Lammy: Lack of BAME judges is due to discrimination


Lammy: JAC has no explanation for lack of BAME judges

The lack of judges from a black, Asian and minority ethnic (BAME) background is down to discrimination, according to the MP who investigated the treatment of BAME people in the criminal justice system.

Labour’s David Lammy said that, “for too long, the judiciary have treated its eligible pool as the scapegoat for its homogeneity”.

Mr Lammy, a non-practising barrister and former justice minister, was writing in the weekly newsletter of the Criminal Bar Association, about his 2017 review, which made 35 recommendations, including a call for a national target to achieve a representative judiciary.

The Ministry of Justice rejected this, “even though other groups were calling for me to recommend a much more stringent quota”, Mr Lammy observed.

“Issues of trust with BAME communities are not just relevant to the police. It is also hugely important that those in the highest positions of legal authority represent the communities over which they preside.

He said he had been told that, despite searching high and low for an explanation, the Judicial Appointments Commission (JAC) simply cannot find one, at least not one that is obvious, for the lack of BAME judicial representation.

Mr Lammy continued: “To me, however, the explanation is strikingly evident, and this self-proclaimed unfamiliarity makes it even more strikingly so. That’s because if people cannot say what is happening, it is likely that what is happening is discriminatory practice.

“This grounds my message today, a message that requires uncomfortable reflection: discrimination is not exhaustively conscious or deliberate.

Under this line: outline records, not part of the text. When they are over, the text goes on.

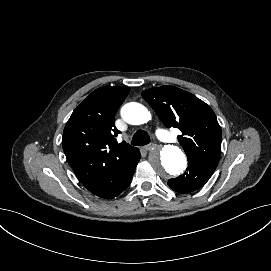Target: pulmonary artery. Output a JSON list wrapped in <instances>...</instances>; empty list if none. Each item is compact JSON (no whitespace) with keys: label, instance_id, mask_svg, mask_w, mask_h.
I'll return each instance as SVG.
<instances>
[{"label":"pulmonary artery","instance_id":"e3ab8cb5","mask_svg":"<svg viewBox=\"0 0 271 271\" xmlns=\"http://www.w3.org/2000/svg\"><path fill=\"white\" fill-rule=\"evenodd\" d=\"M156 137L161 140L163 143L171 144L174 141V138L171 135L166 134V130L163 127H157L154 130Z\"/></svg>","mask_w":271,"mask_h":271}]
</instances>
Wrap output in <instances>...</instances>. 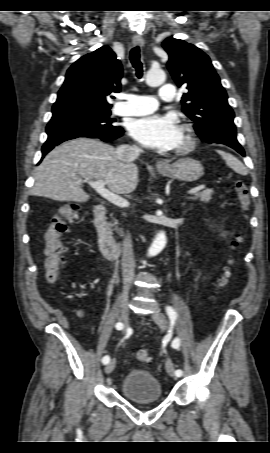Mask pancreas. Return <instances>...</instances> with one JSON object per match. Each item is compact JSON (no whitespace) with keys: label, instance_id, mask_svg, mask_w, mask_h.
I'll list each match as a JSON object with an SVG mask.
<instances>
[{"label":"pancreas","instance_id":"cf45deb5","mask_svg":"<svg viewBox=\"0 0 270 453\" xmlns=\"http://www.w3.org/2000/svg\"><path fill=\"white\" fill-rule=\"evenodd\" d=\"M213 193H214L213 189H206L204 191L195 193L192 197H190V199H192V200H200L203 203H208L212 199ZM117 224H118L117 222H114L112 224V226H115L116 230L118 232H121V230H119Z\"/></svg>","mask_w":270,"mask_h":453}]
</instances>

Invisibly generated but very visibly endured, prejudice is often the consequence of unconscious and implicit bias.

“However, the moment we deny our responsibility to redesign the very institutions that engender these racial biases is the moment that we refuse to overcome them.”

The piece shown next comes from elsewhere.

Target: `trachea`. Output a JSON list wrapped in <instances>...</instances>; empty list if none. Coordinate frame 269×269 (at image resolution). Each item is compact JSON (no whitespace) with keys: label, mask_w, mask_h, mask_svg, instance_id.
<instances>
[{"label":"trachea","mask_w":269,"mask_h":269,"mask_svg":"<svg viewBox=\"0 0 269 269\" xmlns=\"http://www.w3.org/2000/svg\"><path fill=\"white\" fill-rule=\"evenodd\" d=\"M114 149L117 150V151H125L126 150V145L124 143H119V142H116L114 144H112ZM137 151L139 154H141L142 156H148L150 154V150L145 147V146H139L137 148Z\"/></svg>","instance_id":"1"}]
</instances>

Mr Lammy said that, “for too long, the judiciary have treated its eligible pool as the scapegoat for its homogeneity”, and made the argument that racial diversity somehow supplanted appointment by merit.

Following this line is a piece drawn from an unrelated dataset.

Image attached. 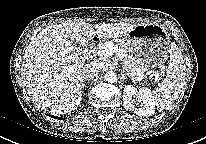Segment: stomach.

“However, trading off racial diversity and meritocracy is not only implicitly prejudicial, but is a palpably deceitful way to hinder reform.

“Of course we should always look for ways to diversify the legal profession, but this simply cannot explain everything. That’s because BAME people are already in the system. The problem is that they disproportionately drop off at every stage of the application process.”

Mr Lammy wrote the article in the wake of his appearance before the House of Commons justice select committee as part of its work monitoring the progress in implementing his recommendations.

He told fellow MPs that when he asked the JAC to explain the difference in profile between those who applied for judicial post and those who succeeded in being appointed, “I detected a degree of complacency, frankly, in the system”.

He said this was such that “had we stuck with the old tap on the shoulder, we would have more diversity today than the £10m situation we set up, with a whole load of forms and a whole load of systems that still seem to weed out ethnic minority candidates”.

Mr Lammy also said: “My view is that you cannot be in the criminal justice business – you cannot be a prison officer or a prison governor; you cannot be a judge; you cannot be a probation officer; you cannot be in the CPS – if you are not in the business of racial difference and disproportionality. You have to be engaged in that subject.”